A friend noted to me recently how Charles Manson, Timothy McVeigh, John Hinckley, Jr., to name a few, were all murderers who were taken into custody by the police. These white men were not killed; they were not even wounded. My friend is African American, but that should not matter. His point is well taken. How is it that these white men were arrested and lived to be found guilty of murder, while African American men and boys seem to be flagrantly killed for less than a misdemeanor.
I couldn’t bear to watch the footage of Eric Garner, who was choked to death by a Staten Island policeman.
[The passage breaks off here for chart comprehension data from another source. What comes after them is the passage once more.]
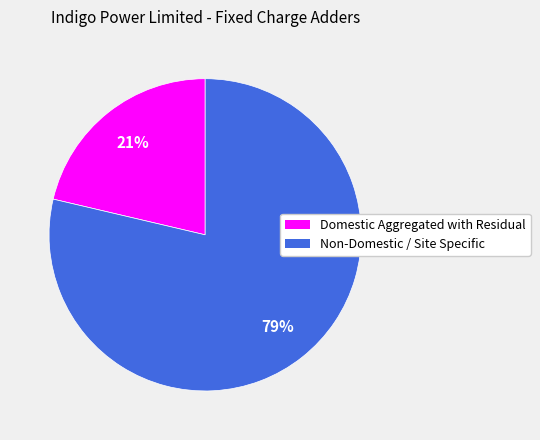

The Domestic Aggregated with Residual slice represents 6% of the pie. True or false?

False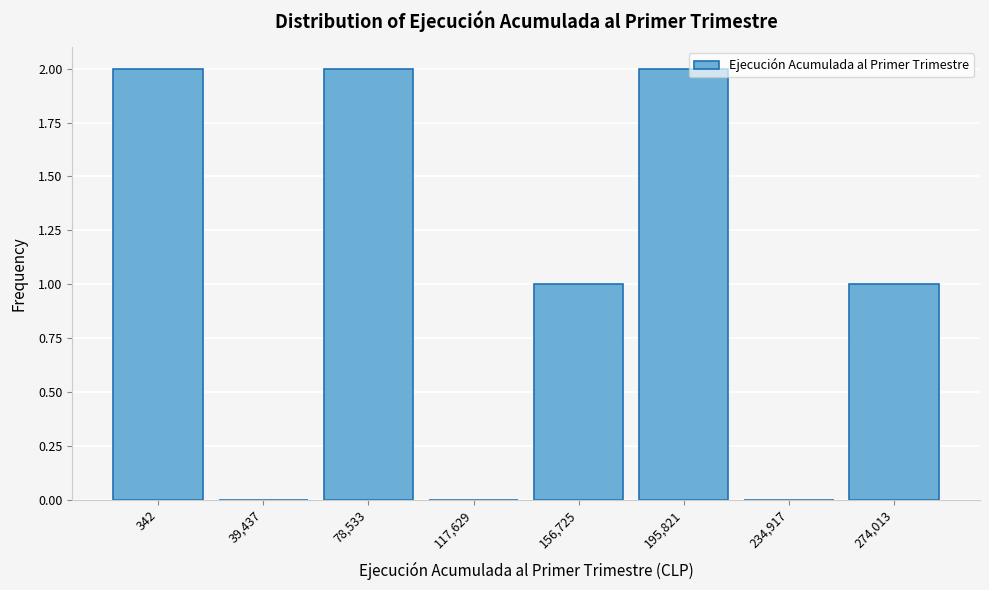

Reading left to right, transcribe all the data shown in this chart.

342=2	39,437=0	78,533=2	117,629=0	156,725=1	195,821=2	234,917=0	274,013=1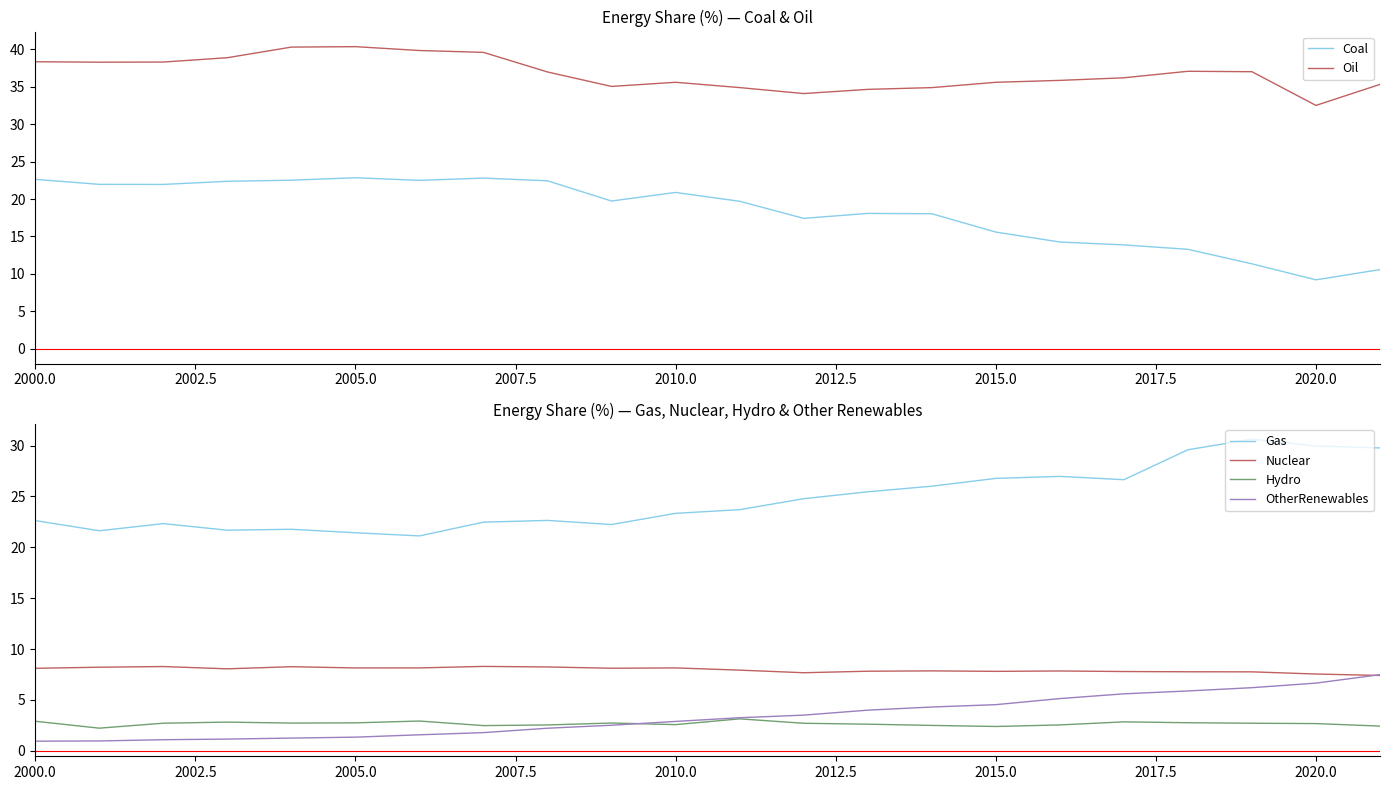

Rank the series by their maximum value, from lowest to highest.

Hydro, OtherRenewables, Nuclear, Coal, Gas, Oil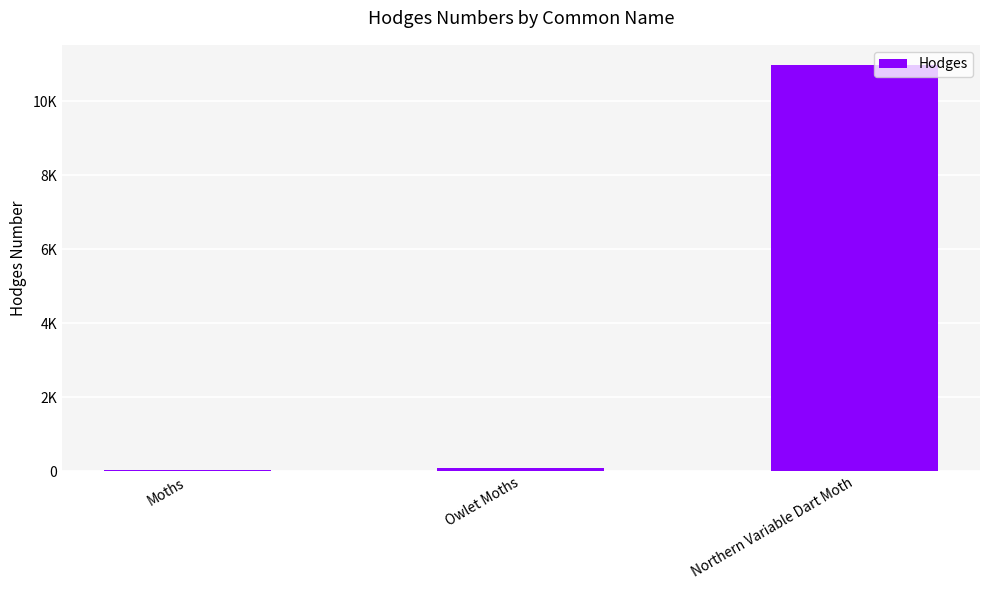

What is the change in value from Moths to Owlet Moths?

+64.5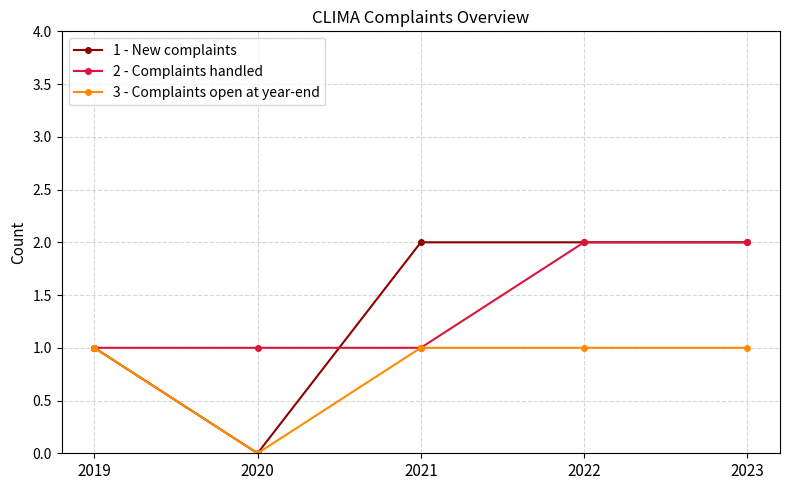

Between 2020 and 2021, which series saw the biggest shift?

1 - New complaints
He was selling cigarettes unlawfully; and, for this, he dies?! Meanwhile white collar crimes of mostly white males on Wall Street keep on without so much as a slap on the wrist.
This state of affairs can create an atmosphere of hopelessness and despair, especially in minority communities. There may also be, in the country, a sense of hopelessness about other news, for example, the kidnappings and killings abroad, or the rapes occurring on college campuses here, and the rapes on public transportation reported in India.
A great message of hope in a time that seems hopeless is the Mexican proverb (paraphrased): “They thought they buried us; they didn’t know we were seeds.” Sometimes the dark times of a seeming burial of the good is the hibernation and germination of new growth. Besides, what sometimes looks like the “good times” is simply denial of a darker truth.
We may long for the “simpler” days of I Love Lucy or Lawrence Welk, while forgetting the meanness of those times. Racial prejudice was a blatant given; rape, whether it be at the hands of a stranger, or an uncle, or a father, was not only not discussed, it was often the victim who was blamed.
We are still grappling with the destructive power of prejudice and the violence of power whether it be toward women or minorities. However, what was in the “good ol’ days” (good for whom?) accepted as the norm is now being questioned openly and publicly. This challenge of the dominant and dominating status quo is what is hopeful.
Indeed, what was buried and left for dead can be the sprouting of the seeds of change. This is after all, the season of hope.